The ETL SDK was built on top of PDI SDK. Kettle contains a rich set of data integration functionality that is exposed in a set of data integration tools. However, we can also use Kettle as a library in our own software and solutions. Pentaho Data Integration can be used as a Java API composed by three main components: 1) Core, that contains the core classes for Kettle; 2) Database, that contains the database-related classes; and 3) Engine, that contains the Kettle’s runtime classes.
Figure 2.3 explains step by step how an ETL task is executed. The initialization of the Kettle environment loads all available plugins, initializes the logging environment and set up and reads the system variables. After the environment initialization, the transformation metadata is loaded and a transformation engine object is instantiated. Then, the execution is prepared and the transformation threads are started. Finally, because the whole transformation runs multi- threaded, it waits until all processing is completed.
In Kettle, an ETL process can be represented by six classes [31]:
- TransMeta: is the class that defines the information about the ETL process and offers methods to save and load it from XML, as well as methods to alter an ETL process by adding/removing databases, steps, hops, etc.
- Trans: represents the information and operations associated with the concept of an ETL process. It can loads, instantiates, initializes, runs, and monitors the execution of the ETL process.
- DatabaseMeta: defines the database specific parameters for a certain database type.
- StepMeta: is the class that defines the information about a ETL process’s Step.
- TransHopMeta: defines a link between two steps in an ETL process.

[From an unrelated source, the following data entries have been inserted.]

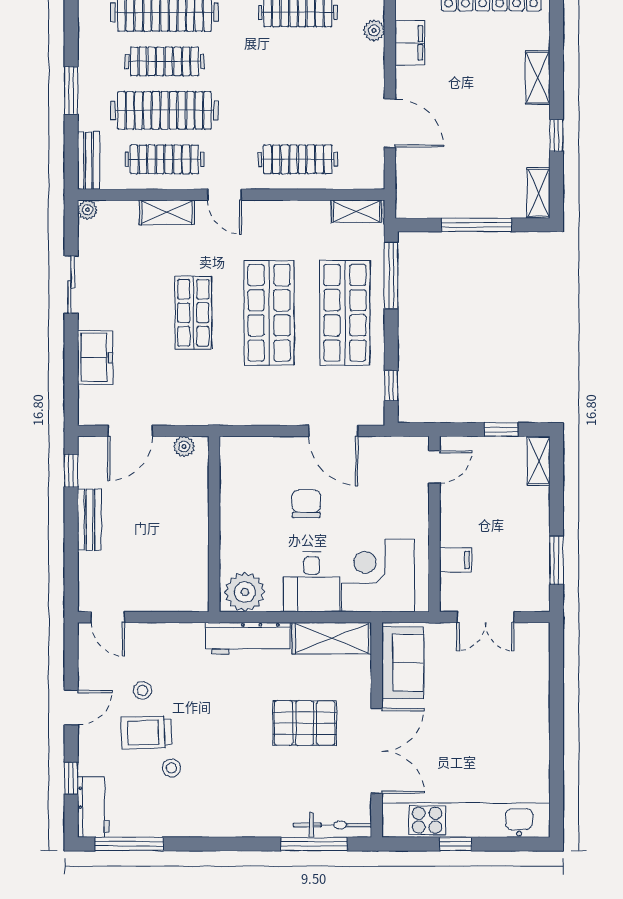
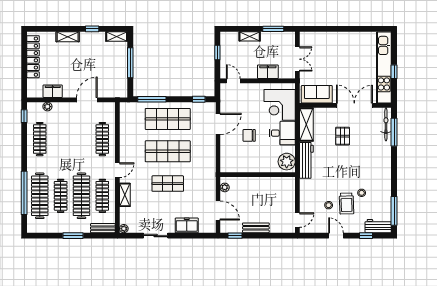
shelving: (356, 211) -> (124, 114), removed
shelving: (539, 461) -> (250, 36), moved
filing cabinet: (456, 560) -> (268, 72), width x2.00
pallet: (305, 723) -> (343, 136), width x0.67, depth x0.71

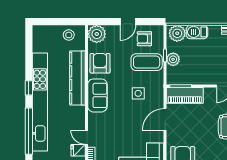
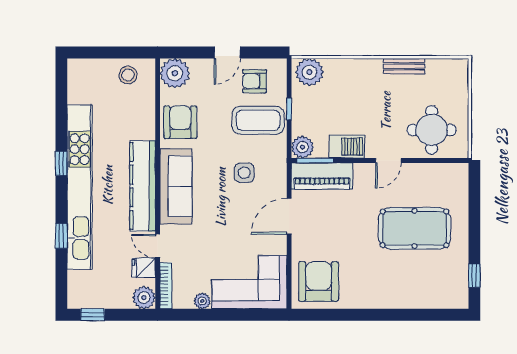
barbecue: (197, 32) -> (347, 147), moved, turned 180
plant: (173, 59) -> (302, 147), moved
kitchen counter: (77, 78) -> (143, 186), moved
sofa: (97, 95) -> (176, 186), width x1.36
window: (29, 131) -> (61, 236), width x0.32

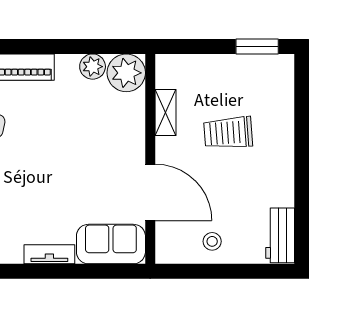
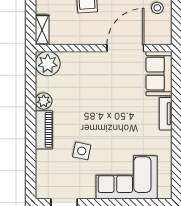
plant: (93, 67) -> (44, 101), moved
shelving: (165, 112) -> (42, 30), moved, turned 90

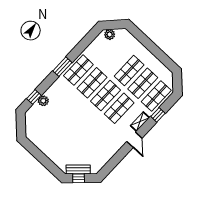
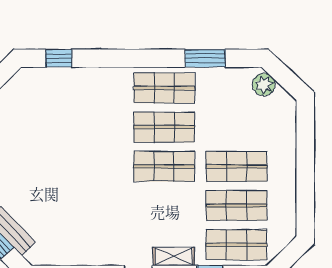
window: (62, 67) -> (205, 58), moved
plant: (43, 101) -> (66, 78), removed
shop shelf: (119, 108) -> (164, 206), removed

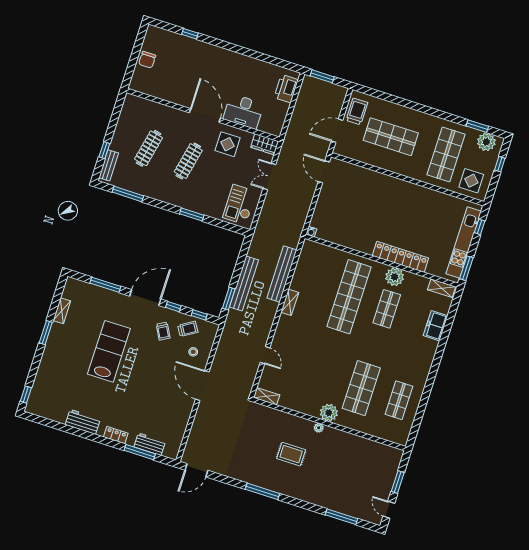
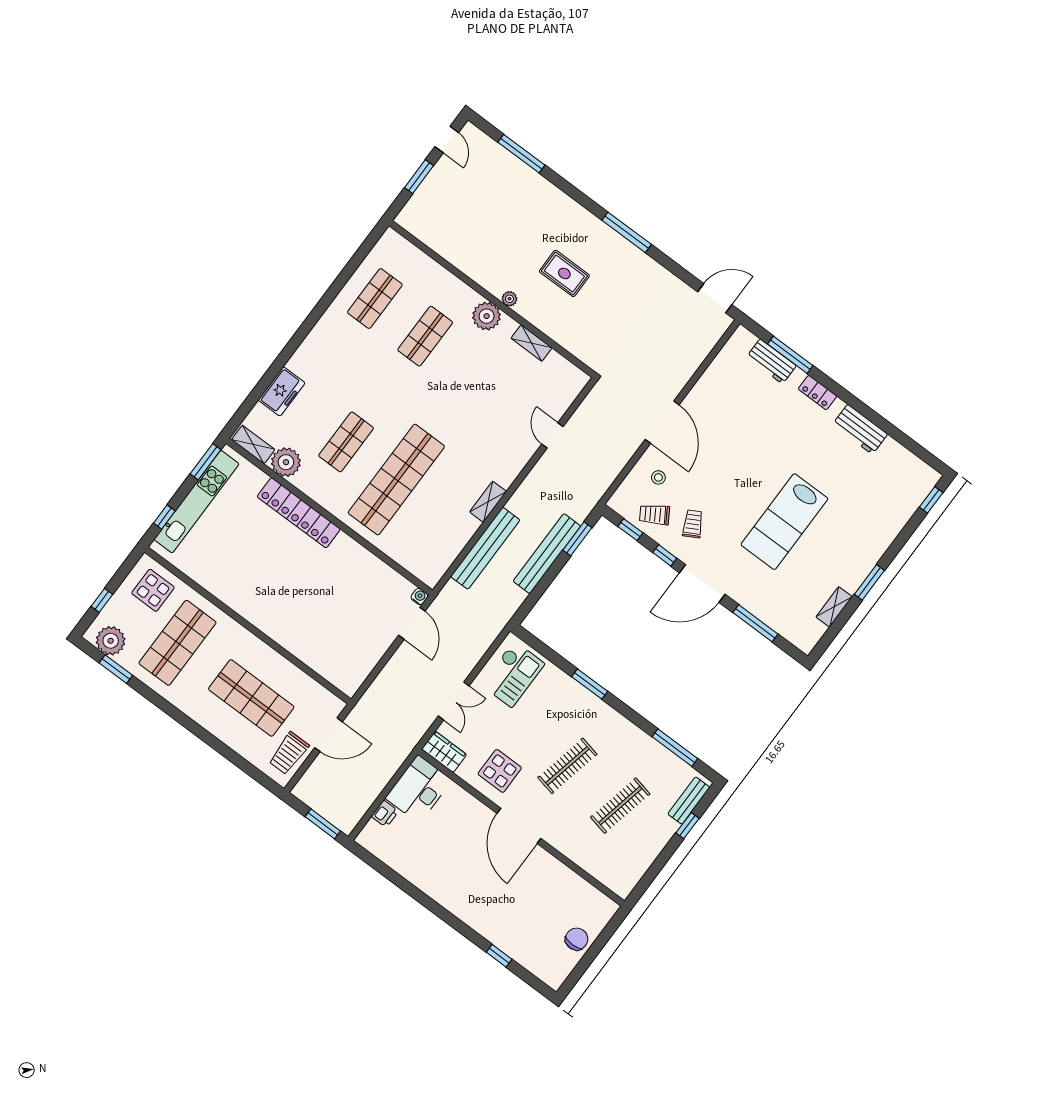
printer: (286, 89) -> (385, 814), width x0.53, depth x0.68
desk: (243, 111) -> (419, 789), moved, turned -90
door: (324, 172) -> (412, 623), moved
plant: (395, 277) -> (286, 462), moved
shop shelf: (361, 388) -> (425, 336), width x0.70, depth x0.74
shelving: (267, 396) -> (532, 343), moved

- BaseStep: represents the information and operations associated with the concept of an ETL process Step. It offers initialization, row processing and step clean-up methods.
Initially a TransMeta must be properly configured with all proper DatabaseMetas, StepMetas and TransHopMetas. TransDecoder is responsible to create a TransMeta and define all underlying information, according to the given Task. GenericStep is a class that has a generic algorithm to encode or decode a given Step to or from a Kettle’s StepMeta. In order to provide interface segregation, TransDecoder must use the StepDecoder interface that only provides the GenericStep decoding method.
After having a correctly configured TransMeta, it can be executed with the associated Trans object. TransExecutor is a singleton responsible for the initialization, execution and monitoring of the Trans object. Moreover, it writes and stores the execution logs, step measures and status, and the resulting data in real-time. To accomplish this, listeners are coupled to the Trans and Steps objects in order to obtain the results and metrics throughout the transformation’s execution.